Short Story Competition 2014

Jim Kelly, who judged the annual short story competition this year, gave us some valuable insights into what makes a good short story. He is a journalist and writer of crime novels, and told us how he started writing crime novels, as a result of being at an incident at York Minster. He happened to be there, saw an ambulance with its blue light flashing, and, as a journalist, investigated. The Minster was clothed in scaffolding to erect the lights for the enthronement of the Archbishop of York, and when the scaffolders reached the roof level, they could see that there was a body lying at the bottom of the roof, held in place by the masonry parapet. He reported this for his newspaper, and later this led to him writing his first crime novel. Jim has written 21 crime novels. One series is set in the Fens, about an investigative journalist Philip Dryden, the other set in North Norfolk and the port of Kings’ Lynn, featuring Detective Inspector Peter Shaw and his colleague Valentine.

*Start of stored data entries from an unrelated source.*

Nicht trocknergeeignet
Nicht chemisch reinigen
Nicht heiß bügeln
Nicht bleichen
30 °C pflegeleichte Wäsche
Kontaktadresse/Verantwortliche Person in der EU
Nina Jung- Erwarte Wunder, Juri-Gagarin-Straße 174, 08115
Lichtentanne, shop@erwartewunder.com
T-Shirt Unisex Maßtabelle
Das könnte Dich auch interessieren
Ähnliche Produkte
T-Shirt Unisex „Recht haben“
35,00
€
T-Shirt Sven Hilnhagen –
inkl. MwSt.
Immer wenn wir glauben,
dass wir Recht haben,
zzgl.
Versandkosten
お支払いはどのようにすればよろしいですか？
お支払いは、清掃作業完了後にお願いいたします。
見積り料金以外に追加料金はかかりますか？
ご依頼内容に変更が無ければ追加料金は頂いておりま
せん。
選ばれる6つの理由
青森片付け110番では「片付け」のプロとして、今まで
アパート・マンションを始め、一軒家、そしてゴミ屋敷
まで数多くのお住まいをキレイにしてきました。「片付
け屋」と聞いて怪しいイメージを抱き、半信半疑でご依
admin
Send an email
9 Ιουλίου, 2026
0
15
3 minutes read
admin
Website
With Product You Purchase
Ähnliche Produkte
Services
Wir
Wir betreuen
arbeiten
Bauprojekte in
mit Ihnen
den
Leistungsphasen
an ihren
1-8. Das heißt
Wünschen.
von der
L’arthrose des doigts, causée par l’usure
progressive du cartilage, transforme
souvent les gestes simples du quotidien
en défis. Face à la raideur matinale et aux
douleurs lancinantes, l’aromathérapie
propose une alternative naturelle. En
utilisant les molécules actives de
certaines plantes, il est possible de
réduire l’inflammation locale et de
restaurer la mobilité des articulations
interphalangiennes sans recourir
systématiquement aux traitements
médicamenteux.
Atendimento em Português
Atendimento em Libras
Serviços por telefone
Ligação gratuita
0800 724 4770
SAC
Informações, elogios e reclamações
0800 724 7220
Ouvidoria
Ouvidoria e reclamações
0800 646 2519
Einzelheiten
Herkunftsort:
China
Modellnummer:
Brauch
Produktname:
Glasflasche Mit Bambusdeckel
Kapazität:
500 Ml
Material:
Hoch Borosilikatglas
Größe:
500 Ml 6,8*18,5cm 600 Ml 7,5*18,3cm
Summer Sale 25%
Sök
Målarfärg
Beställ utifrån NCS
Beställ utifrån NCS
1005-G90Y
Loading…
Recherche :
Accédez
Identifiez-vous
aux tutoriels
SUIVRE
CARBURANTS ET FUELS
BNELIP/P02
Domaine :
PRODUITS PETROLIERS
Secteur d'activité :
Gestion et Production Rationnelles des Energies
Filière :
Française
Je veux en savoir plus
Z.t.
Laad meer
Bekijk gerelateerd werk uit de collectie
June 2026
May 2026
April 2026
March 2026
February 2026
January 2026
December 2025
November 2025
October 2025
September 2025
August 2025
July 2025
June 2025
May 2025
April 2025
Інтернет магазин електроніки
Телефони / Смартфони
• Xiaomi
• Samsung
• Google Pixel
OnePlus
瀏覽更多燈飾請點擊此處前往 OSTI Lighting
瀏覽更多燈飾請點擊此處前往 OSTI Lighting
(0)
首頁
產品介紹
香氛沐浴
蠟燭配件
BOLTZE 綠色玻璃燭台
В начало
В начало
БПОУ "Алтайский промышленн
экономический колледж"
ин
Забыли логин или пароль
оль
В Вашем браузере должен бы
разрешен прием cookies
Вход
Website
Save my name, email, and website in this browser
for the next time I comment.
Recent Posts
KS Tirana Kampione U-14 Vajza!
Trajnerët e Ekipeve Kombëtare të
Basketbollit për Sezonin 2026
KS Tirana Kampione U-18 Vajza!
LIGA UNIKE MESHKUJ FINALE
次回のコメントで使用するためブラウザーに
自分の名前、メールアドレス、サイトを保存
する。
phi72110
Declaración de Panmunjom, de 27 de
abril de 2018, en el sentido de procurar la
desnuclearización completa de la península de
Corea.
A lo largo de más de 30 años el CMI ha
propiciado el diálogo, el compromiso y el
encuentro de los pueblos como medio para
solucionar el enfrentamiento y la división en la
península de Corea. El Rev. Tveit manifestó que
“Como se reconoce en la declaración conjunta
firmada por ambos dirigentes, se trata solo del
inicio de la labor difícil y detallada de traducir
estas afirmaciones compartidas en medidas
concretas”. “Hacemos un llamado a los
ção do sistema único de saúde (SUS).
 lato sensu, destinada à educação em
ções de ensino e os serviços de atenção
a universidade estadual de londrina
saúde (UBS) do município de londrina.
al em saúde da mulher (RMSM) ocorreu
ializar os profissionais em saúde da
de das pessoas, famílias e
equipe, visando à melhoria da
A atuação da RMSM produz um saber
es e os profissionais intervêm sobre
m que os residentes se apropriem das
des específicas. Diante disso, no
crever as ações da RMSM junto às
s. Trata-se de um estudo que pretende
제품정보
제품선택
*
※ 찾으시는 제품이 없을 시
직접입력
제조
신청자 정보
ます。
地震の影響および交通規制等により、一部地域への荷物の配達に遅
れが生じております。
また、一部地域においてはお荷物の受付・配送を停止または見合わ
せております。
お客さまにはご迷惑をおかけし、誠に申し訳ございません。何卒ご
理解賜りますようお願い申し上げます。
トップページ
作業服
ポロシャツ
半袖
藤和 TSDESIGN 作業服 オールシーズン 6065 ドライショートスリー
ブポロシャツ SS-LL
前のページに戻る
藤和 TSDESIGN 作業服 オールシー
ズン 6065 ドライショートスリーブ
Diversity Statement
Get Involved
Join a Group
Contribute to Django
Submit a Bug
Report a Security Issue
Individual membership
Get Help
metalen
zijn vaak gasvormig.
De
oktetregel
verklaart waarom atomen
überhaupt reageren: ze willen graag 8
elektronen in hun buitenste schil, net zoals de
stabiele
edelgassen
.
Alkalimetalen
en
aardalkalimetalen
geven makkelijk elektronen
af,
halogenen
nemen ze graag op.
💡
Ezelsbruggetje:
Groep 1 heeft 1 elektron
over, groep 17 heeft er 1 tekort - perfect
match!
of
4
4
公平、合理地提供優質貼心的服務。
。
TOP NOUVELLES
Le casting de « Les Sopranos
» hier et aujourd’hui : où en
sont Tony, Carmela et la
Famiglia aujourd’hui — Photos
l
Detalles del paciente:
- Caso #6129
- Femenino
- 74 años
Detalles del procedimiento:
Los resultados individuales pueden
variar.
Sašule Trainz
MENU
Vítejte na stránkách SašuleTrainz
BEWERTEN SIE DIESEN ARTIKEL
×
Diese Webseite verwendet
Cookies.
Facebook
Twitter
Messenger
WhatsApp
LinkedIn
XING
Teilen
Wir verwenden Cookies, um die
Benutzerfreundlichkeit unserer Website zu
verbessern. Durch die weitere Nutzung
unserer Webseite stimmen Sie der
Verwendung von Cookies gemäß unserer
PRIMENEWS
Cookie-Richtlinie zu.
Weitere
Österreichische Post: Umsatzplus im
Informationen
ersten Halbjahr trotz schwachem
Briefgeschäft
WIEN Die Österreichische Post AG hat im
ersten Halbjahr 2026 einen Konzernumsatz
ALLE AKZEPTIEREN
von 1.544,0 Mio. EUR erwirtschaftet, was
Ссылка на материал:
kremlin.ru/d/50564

He won the Crime Writers Association Dagger in the Library award in 2006, and in 2011 he won the New Angle prize for literature for Death Watch, one of the Shaw novels. His novel Death Wore White is in line to be made into a television series for Anglia Television.

Jim told us what he expected from a short story, talked about what was good about the stories submitted, and commented on the very high standard. He said he found it fairly easy to pick out the prize winners, but difficult to distinguish those he chose as highly commended from several others, and in the end put forward four, one of which he described as ‘irritatingly commendable’. Jim will be writing an introduction to the eBook, which will contain all the highly commended and prize-winning stories. These seven stories will also be posted up on the Cambridge Writers web site.

The successful stories were:

 Tracking James, by Les Brookes (highly commended)

Happy Birthday Margaret, by Richard Gould (highly commended)

 The Catch, by Margaret Loescher (highly commended)

The Taxi Driver, by Angela Wray (highly commended)

Prizewinners:

The Dangerous Comma, by Will Tate (Third Prize)

Eggs Benedict, by Alice Turner (Second Prize)

Wimbledon to Wood Green, by Les Brookes (First Prize)

Tracking James (Les Brookes) tells, from the viewpoint of a mother, her increasing understanding and misunderstanding of her grown-up son, James. She doesn’t know him very well, and has to adjust to what she learns, but her tentative conclusions are overturned by the next development.

Happy Birthday, Margaret  (by Richard Gould) is the story of a girl growing up on the Isle of Wight, who has to endure an unsympathetic mother. She joins the many thousands at two Isle of Wight festivals in the early 1970s, discovering both drugs and sex. To go any further would need a spoiler alert. Jim Kelly said what an interesting character Margaret was, and he could see her turning up in other stories.

The Catch  (by Margaret Loescher) is set in Italy; a family, mother, father (often away) and their three children are on holiday. There are frequent changes of point of view, each carried out with considerable skill, but over the whole story there is the menace of things not quite understood, things hinted at but not revealed.        

In The Taxi Driver (by Angela Wray) a child explores her neighbour’s garden, prompted to do so by what she has just watched on Blue Peter on television. The garden is overgrown, just the place to explore and play, unlike her own family’s neat garden. There is a cat, which she strokes, and finds it’s not a real cat, but, as she puts it, a dummy, a pretend cat. She touches the cat’s eye, which seems hard, and then her own and is rewarded by her eye watering and becoming painful. The old man who lives in the house appears, and warns her to be careful; she goes into the house, and half-learns some surprising things.

Third Prize was won by Will Tate with The Dangerous Comma, an account of a corrida between writers and short stories, fighting to the death for mastery in the ring. But do read the story, no account of mine can do justice to it.

Second Prize was given to Eggs Benedict, written by Alice Turner. It was the shortest of the stories, showing that within a few words a clever writer can achieve a great deal. It’s an account of a couple, he an unpleasant, fat, over-fed man, tyrannical to his wife, she biding her time. And her moment does come.

The First Prize was won by Les Brookes with Wimbledon to Wood Green, who thus scored a double with a highly commended and this prize. It recounts one side of a telephone conversation. We hear a man who has not made a success of his life speaking to someone who was once, perhaps, a friend, but lost touch with long ago (a chance encounter has provided the telephone number). The disasters of the man’s history are slowly revealed. Les was unable to be present, and his story was read by Jim Kelly, the judge: his reading brought to life the poignancy and sheer awfulness of this man.